Proman fait faux bond
RCV appartient aux pétrolières Shell Canada et Suncor Energy, au gouvernement et à Proman, un producteur de méthanol et de dérivés du gaz naturel.
Les décisions de cette multinationale suisse se trouvent d’ailleurs au cœur des problèmes de RCV, selon sa demande au tribunal, car elle aurait omis d’honorer un appel de capital de 16,3 millions visant à poursuivre la construction de l’usine.
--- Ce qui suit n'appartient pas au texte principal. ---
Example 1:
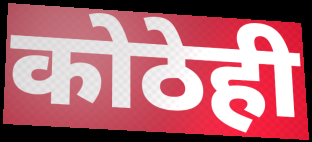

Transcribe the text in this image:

कोठेही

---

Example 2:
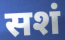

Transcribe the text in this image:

सशं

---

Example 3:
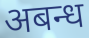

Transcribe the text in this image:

अबन्ध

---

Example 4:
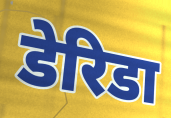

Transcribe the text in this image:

डेरिडा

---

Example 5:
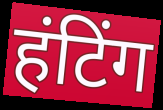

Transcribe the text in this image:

हंटिंग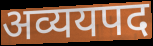
अव्ययपद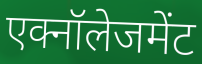
एक्नॉलेजमेंट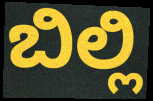
ಬಿಲ್ಲಿ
En réaction, Québec et la BIC ont refusé de lui accorder de nouveaux prêts totalisant 22,5 millions. En fait, seule Suncor a avancé sa part de 14 millions, sur un financement total de 69 millions que demandait l’entreprise pour poursuivre la construction de son usine.
318 millions manquants
Ces sommes ne représentent toutefois qu’une fraction des fonds supplémentaires que nécessite la poursuite du chantier, explique RCV. En janvier, Le Devoir rapportait des dépassements de coûts de 200 millions dans les travaux. À long terme, le « déficit de financement » doit grimper encore, à 318 millions, mentionne la requête de l’entreprise.
Dans ces circonstances, RCV dit être confrontée plus que jamais à « une série de défis financiers qui ont affecté négativement et substantiellement son habilité à poursuivre la construction du projet ».
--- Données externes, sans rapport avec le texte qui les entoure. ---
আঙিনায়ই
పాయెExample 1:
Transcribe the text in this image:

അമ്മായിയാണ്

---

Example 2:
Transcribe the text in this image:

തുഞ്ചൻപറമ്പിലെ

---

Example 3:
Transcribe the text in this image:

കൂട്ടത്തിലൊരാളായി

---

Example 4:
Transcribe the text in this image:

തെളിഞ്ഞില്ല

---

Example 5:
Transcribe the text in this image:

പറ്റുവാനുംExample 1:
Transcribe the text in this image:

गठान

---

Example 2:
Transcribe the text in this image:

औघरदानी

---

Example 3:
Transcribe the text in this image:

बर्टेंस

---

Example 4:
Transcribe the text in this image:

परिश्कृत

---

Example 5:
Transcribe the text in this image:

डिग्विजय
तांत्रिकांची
Dans l’espoir de reprendre ses activités et de redémarrer son chantier à Varennes, RCV demande au tribunal la permission d’emprunter encore 33 millions en fonds publics à Québec et à la BIC, dans le cadre d’un financement intérimaire.
RCV explique aussi qu’elle tente de forcer Proman à honorer ses engagements financiers devant l’Institut d’arbitrage et de médiation du Canada, un organisme destiné à trancher des conflits commerciaux.
Chantier interrompu
En attendant, l’ambiance est morose à Varennes. Le nombre de travailleurs sur le site est passé de 250 à une trentaine de personnes seulement. L’entrepreneur général Promec, arrivé sur le chantier en janvier en remplacement de Black and McDonald, suspend son chantier en attendant d’être payé. La compagnie a enregistré des hypothèques légales de construction sur la propriété de RCV, pour un total de 21 millions.
Le projet est arrêté, on démobilise. On se ramasse dans un cul-de-sac. Les dirigeants promettaient l’argent de jour en jour…
PDG de Promec, Peter Capkun, en entretien avec La Presse
L’entrepreneur ne quitte pas le chantier de gaieté de cœur. « J’espère que ça va repartir et qu’ils retrouveront de l’argent pour le projet, dit-il. Surtout que Québec est actionnaire avec Suncor et Shell… »
Encore sur place la semaine dernière, un travailleur de la construction qui a contacté La Presse a dû se trouver rapidement un autre boulot. « Je ne peux pas me permettre de rester sans travailler, dit l’ouvrier, qui a demandé l’anonymat pour ne pas nuire à son emploi. J’ai été mis à pied quand ils ont décidé de mettre la clé sous la porte. »
Problème de marché
Outre les problèmes de financement, RCV évoque aussi dans sa requête des problèmes plus conjoncturels, comme les « tumultes » que connaît le marché des biocarburants.
« Les prix du biométhanol, par exemple, ont été plus bas que prévu ces dernières années, ce qui a affecté négativement les perspectives économiques et financières du projet », mentionne la requête.
Dans ces circonstances peu reluisantes, RCV a donné dès juillet un mandat à la banque britannique Barclays pour qu’elle trouve de nouveaux investisseurs, souligne sa requête. Selon l’entreprise, l’institution financière étudie des avenues dites « prometteuses », mais « toute transaction pour un projet de cette ampleur prendra vraisemblablement des mois ».
Le boulet Enerkem
L’usine de RCV est basée sur la technologie de biométhanisation d’Enerkem. En octobre dernier, La Presse rapportait comment Québec et les fonds de travailleurs ont perdu près de 100 millions dans cette entreprise, en plus des subventions octroyées.
Quand le gouvernement a refusé d’injecter davantage d’argent dans la compagnie en février 2024, ses actions ont perdu le gros de leur valeur, ce qui laisse le contrôle de l’entreprise à la pétrolière espagnole Repsol.
Le PDG de RCV, Stéphane Demers, n’a pas rappelé La Presse. Ernst & Young a refusé de commenter.